Читаем Могаевский полностью

Идучи на дальний пустынный пляж, проходили мы два иерата (или иероглифа?) войны: стоящую за кромкой прибоя (днище на метр или более того всосал песок) большую ржавую баржу и так же втянутую прибрежным песком внушительных размеров ракетообразную с хвостовой крестовиною ржавую бомбу. Если постучать по боку баржи, отвечала она гулким звуком, звоном потонувшего колокола. Около бомбы всяк, имеющий фотоаппарат, считал своим долгом сфотографироваться, в обнимку ли с нею, верхом или картинно улегшись возле нее в легкой волне прибоя. Была ли она совершенно безвредна, могла ли сдетонировать и взорваться, никого не интересовало, однако сдающие металлолом, дабы подработать, на всякий случай выкопать ее не пытались.

Когда возвращались мы, накупавшись, случалось, что нас обгоняла тележка со впряженным в нее осликом, и мальчишка-возница позволял усадить в тележку единственную в нашей компании даму, а мы невеликой гурьбою шли следом, накинув простыни-подстилки на плечи, в пилотках из газет или соломенных шляпах, словно странствующие комедианты.
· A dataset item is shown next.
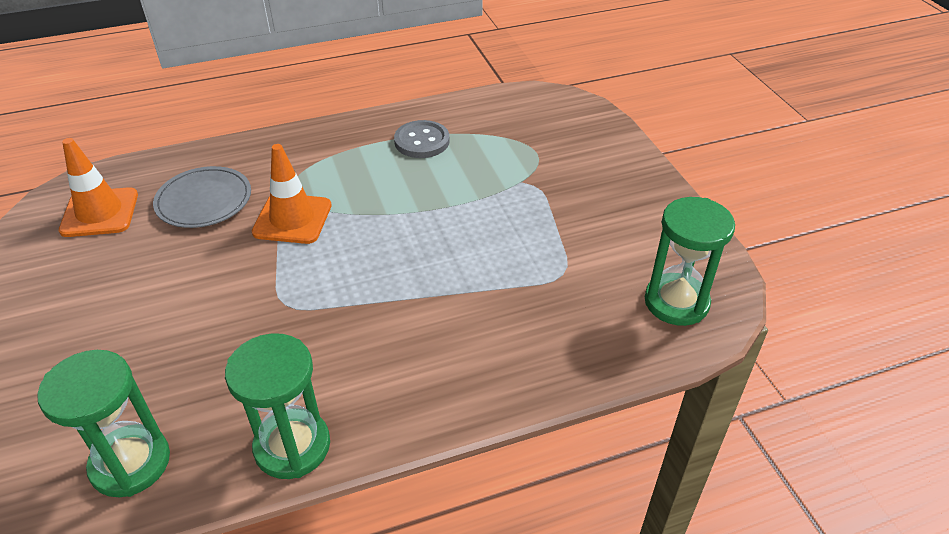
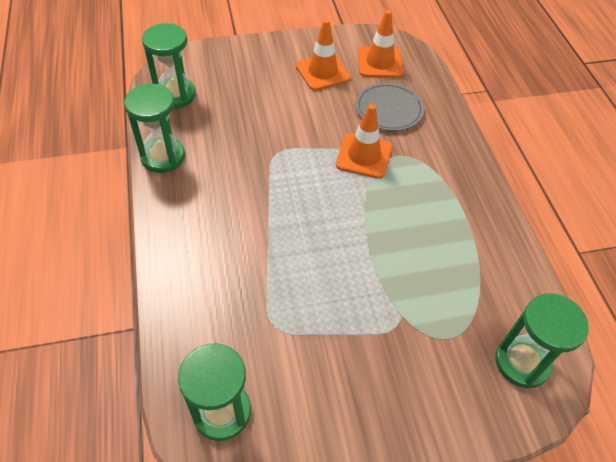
camera: 95 degrees right, 10 degrees up
grey button [394,120,450,158] -> none
none -> orange traffic cone [296,19,351,91]
none -> green hourglass [495,293,589,389]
У въезда в окраинные улочки мальчику вручался рубль, и он отправлялся со своим осликом восвояси. А мы всякий раз проходили мимо двух первых строений — слева двухэтажный деревянный дом, видимо, не единожды чиненый-латаный, но жилой и веселый, справа руина военных лет, до которой ни у кого руки не дошли, чтобы разобрать, увезти кирпич и камни фундамента для иной постройки.

— Они как два города на разных берегах, — сказал Серб-и-молод. — Старинная история нашей столицы, в которой я родился и вырос.

— Расскажите, расскажите! — вскричали дуэтом К. с подругою.

То была история двух городов небольших по численности народов, почти племен. Города разделяла река. Время от времени вражда между племенами вспыхивала наподобие пороховой бочки, начиналась война, зачинщики боев перебирались на другой берег, сражались, убивали, грабили, разбирали постройки и из их камней, кирпича, бревен и досок, перевезенных в свой город на противоположной стороне реки, возводили кварталы, крепости, предместья, храм для молений.

Разоренные, похоронив павших и убитых, отрыдав, залечив раны, подлатав развалины, начинали копить силы, взращивать ярость, ковать оружие, собирать войско. Преуспев, внезапно, чаще ночью, переправлялись на тот берег. Разрушив чуть ли не до основания строения, улицы, кварталы, перевозили они бревна, глыбы, кирпич, камни, доски, бревна, чтобы украсить и укрепить свой порушенный град.

Все вышеописанное повторялось наподобие дурной бесконечности не одно столетие; однако со временем страсти утихали, возникали новые игры бытия, менялись действующие лица, вожди, правители, военачальники, купальские огни пассионарности вспыхивали то там, то сям, блуждали, угасали. Наконец два города превратились в единую столицу одного царства, правый и левый берег соединили мосты. На том история разрушения и созидания из одних и тех же камней разными племенами могла бы завершиться. Однако боги или бесы войны продолжали существовать в подземных природных древних бункерах своих, поддерживая негаснущие потаенные угли раздора, и новая столица не своей, но некоей недоброй мистериальной волею продолжала хранить свой статус города раздора, града обреченного, вечно видящего во сне войска.

На этих словах рассказ нашего сербского летнего друга (помните детскую летнюю дружбу навеки между детьми, привезенными в какой-то единственный год случайно на соседние дачи?) закончился, и мы вошли в тихое пространство садика старухи гречанки. Странно, что я навсегда забыл и имя гречанки, и название улицы, где стоял ее домишко. В одном из стихотворений нашей Сафо (имею я в виду только род занятий, поэтическое ремесло, античный эвксинско-эгейский антураж; повторяю, в те годы ни о каких нетрадиционных сексуальных пристрастиях люди большей частию не только не помышляли, а и не ведали вовсе) прочел я:

Не из Адамова ребра

Сотворена была когда-то,

А из литого серебра

И лиловатого агата.

Кольцо литого серебра с дутыми серебряными шариками купил ей возлюбленный на стихийном рынке одного из феодосийских пригородов. В то лето она его не снимала. А лиловатые агаты, равно как аметисты, попадались нам постоянно в коктебельской гальке. Куда потом делась моя горсть камушков, привезенная с юга, не знаю. Все было слишком хорошо.

Следующее лето провели К. с подругою в Крыму вдвоем. А потом они поссорились. Не то что поругались или повздорили — расстались навеки. Почему? из-за чего? это осталось их тайной. Словно («дальнейшее — молчание», как изволил выразиться Шекспир) закончилась пьеса, занавес упал.